Tangential—this is about flexible reasoning scaffolds for general agents, not persona behaviors or midtraining. The idea of distributing cognition across structured threads and meta-reasoning to adapt structure could loosely connect to how personas switch reasoning modes, but no direct link to my installation or activation steering work.

Threat model

Potential threat/caveat for clean result "Stretching turn count, completion length, or system-prompt length at train time fails to amplify marker uptake; the longest system prompt instead leaks across bystander personas (LOW confidence)": this item discusses benchmark.

Abstract

arXiv:2605.11388v1 Announce Type: new Abstract: Humans intuitively solve complex problems by flexibly shifting among reasoning modes: they plan, execute, revise intermediate goals, resolve ambiguity through associative judgment, and apply formal procedures to well-specified subproblems. Current LLM agents lack this flexibility, as their scaffolds hard-code such reasoning decisions in advance. These scaffolds are effective when their prescribed structure matches the task, but brittle when solving the task requires adapting the structure of reasoning itself. We introduce Deep Reasoning -- an inference-time approach for constructing task-specific scaffolds through structured meta-reasoning. Deep Reasoning uses a formal language that represents meta-reasoning as executable decompositions over associative inference, formal computation, and recursive subproblem solving, enabling decomposition principles to be encoded as in-context examples that guide test-time scaffold construction. We instantiate this approach in a general-purpose agent (DOLORES) that distributes complex tasks across more controlled reasoning threads.
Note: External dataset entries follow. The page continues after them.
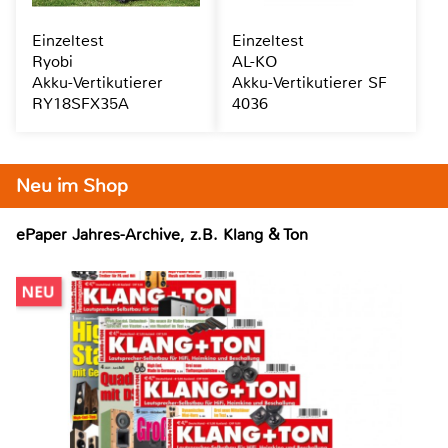
Einzeltest
Einzeltest
Ryobi
AL-KO
Akku-Vertikutierer
Akku-Vertikutierer SF
RY18SFX35A
4036
Neu im Shop
ePaper Jahres-Archive, z.B. Klang & Ton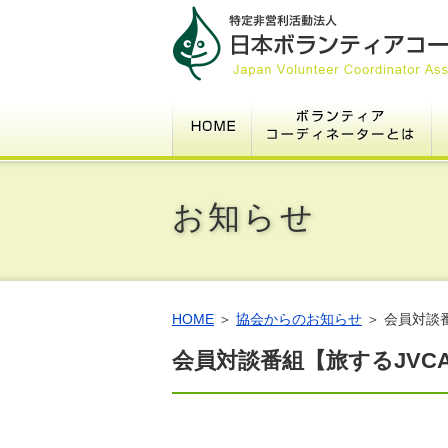
HOME
ボ
1.ボランティアコーディネーター
2.豆知識～そもそもボランティア
3.基本指針
4.倫理綱領
5.ﾎﾞﾗﾝﾃｨｱｾﾝﾀｰ等のﾎﾞﾗﾝﾃｨｱｺｰﾃﾞｨﾈｰ
6.その表現、適切ですか？
7.グッドプラクティス認定事例募
8.よくある質問
お知らせ
HOME
＞
協会からのお知らせ
＞ 会員対談
会員対談番組【旅するJV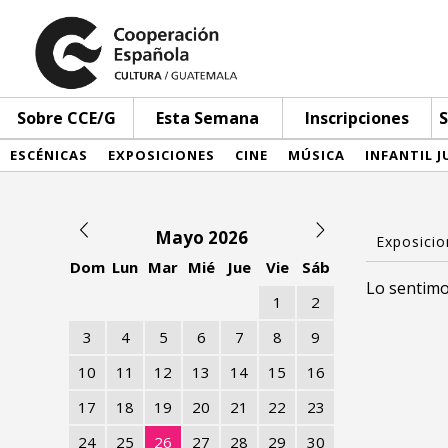
Sobre CCE/G
Esta Semana
Inscripciones
S
ESCÉNICAS
EXPOSICIONES
CINE
MÚSICA
INFANTIL J
Mayo 2026
Dom
Lun
Mar
Mié
Jue
Vie
Sáb
Lo sentimo
1
2
3
4
5
6
7
8
9
10
11
12
13
14
15
16
17
18
19
20
21
22
23
24
25
26
27
28
29
30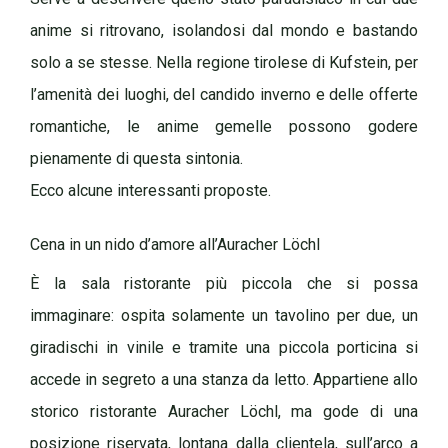
anime si ritrovano, isolandosi dal mondo e bastando
solo a se stesse. Nella regione tirolese di Kufstein, per
l’amenità dei luoghi, del candido inverno e delle offerte
romantiche, le anime gemelle possono godere
pienamente di questa sintonia.
Ecco alcune interessanti proposte.
Cena in un nido d’amore all’Auracher Löchl
È la sala ristorante più piccola che si possa
immaginare: ospita solamente un tavolino per due, un
giradischi in vinile e tramite una piccola porticina si
accede in segreto a una stanza da letto. Appartiene allo
storico ristorante Auracher Löchl, ma gode di una
posizione riservata, lontana dalla clientela, sull’arco a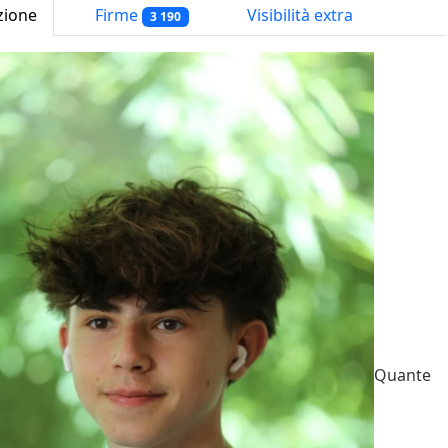
zione
Firme
Visibilità extra
3 190
Quante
We evaluate it against state-of-the-art scaffolding methods across four hard benchmarks: multi-hop reasoning, long-chain question answering, long-context aggregation, and deep research-style information seeking. DOLORES outperforms all evaluated scaffolds across three model sizes and two model families, improving over the strongest evaluated scaffold baseline by 24.8% on average. DOLORES distributes cognition across structured, lower-load reasoning threads, thereby reducing premature termination and hallucinations. This advantage can even bridge the scaling gap, with an 8B version surpassing all evaluated 32B baselines from the same family in more than half the settings. These results point toward future agentic systems that treat scaffolding as adaptive reasoning, constructing the structure each task requires just-in-time.